Cua Lot Rang Muoi
- Jim Washburn May 9, 2006 07:38 PM
That's what it's called at Mai's in Houston. It's soft shell crabs sauteéd with garlic, onions, and jalapeños. I just bought some soft shells, and I'd be in the mood to cook them like this if I had a good recipe. Can't find one via Google. Thanks.
Here is mine, had to pull it from the archive. I hope this is what you were referring to.
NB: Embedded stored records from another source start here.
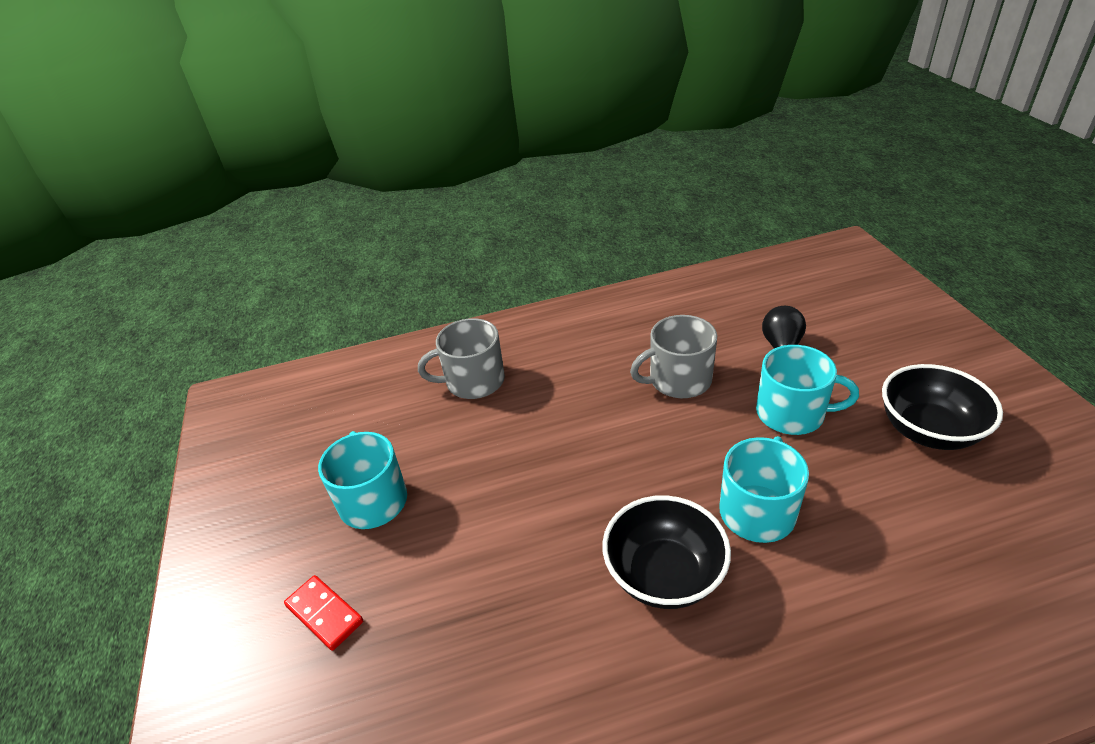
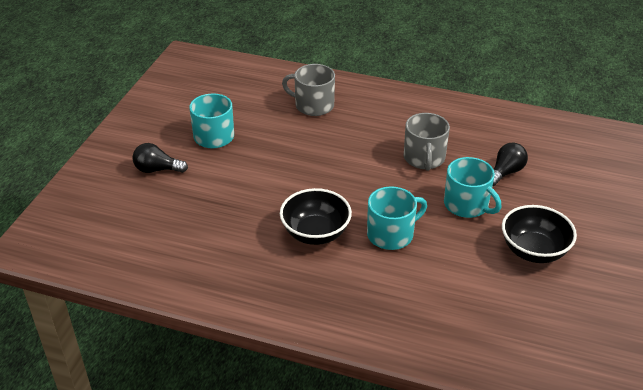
camera: 30 degrees right, 0 degrees up
red domino [284,575,363,651] -> black light bulb [132,143,188,173]
grey mug [630,315,717,398] -> grey mug turned 105 degrees counterclockwise [404,113,450,171]

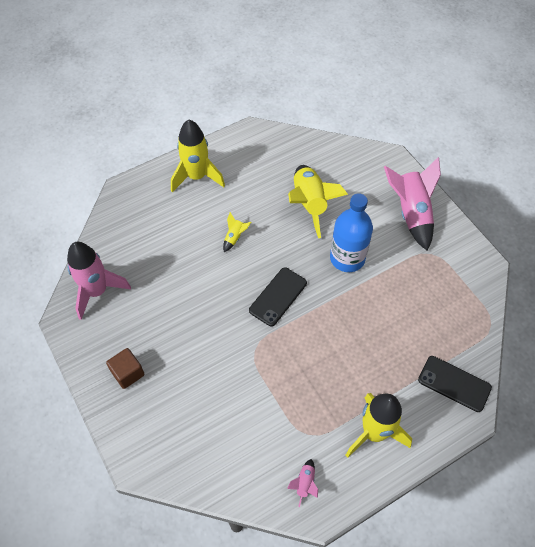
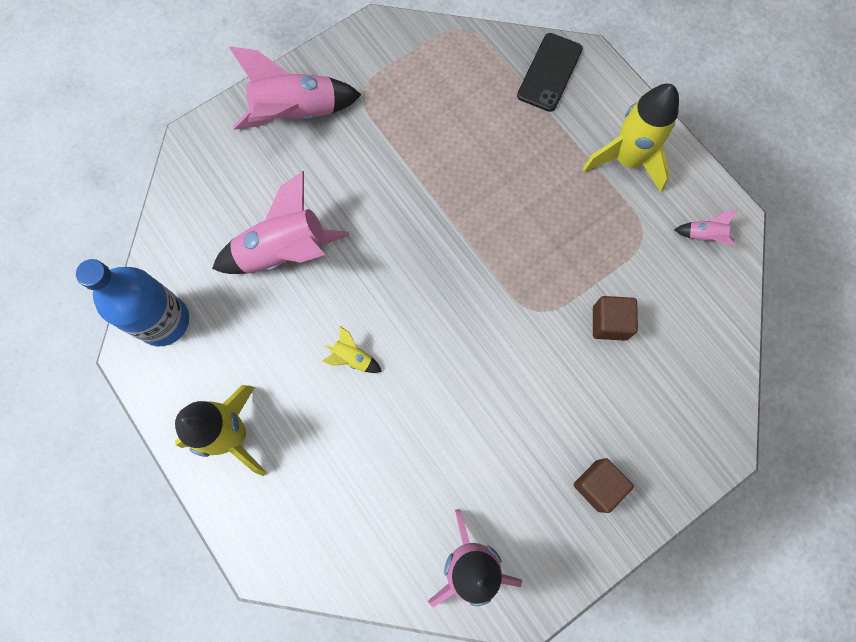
camera: 95 degrees left, 15 degrees up
black phone [249,267,307,326] -> none
yellow rocket [288,165,348,238] -> pink rocket [212,171,350,274]
blue bottle [330,193,373,272] -> blue bottle moved to [76,259,189,346]
none -> brown cube [593,296,638,341]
There is another recipe that calls for tomato paste in the recipe.
clean crab and dry with paper towel
sliced 1 jalapenos
2 green onions chopped
garlic powder (optional)
chopped 3 cloves of garlic
tempura mix or flour if you're too lazy to find tempura mix in the Asian grocery.
1/2 tsp black pepper or more depends on your personal taste
chicken buillon (powder form) or msg (optional)
5 cups of oil for frying
2 T butter
salt (if you buy the tempura flour it is pre-seasoned in the mixture so salt can be omitted)
Mix tempura flour, some garlic powder, some black pepper & chicken buillon.
Heat your oil in a wok to 350-365 degree.
Drentch the crab into flour mixture and shake off excess.
Fry the crab in hot oil until golden brown on both sides.
In an empty wok or pan, heat up 2 T butter and add chopped garlic and green onion sautee until the green onion softens.
Add the deep fried crabs and jalapeno in and sautee for a min or so and enjoy.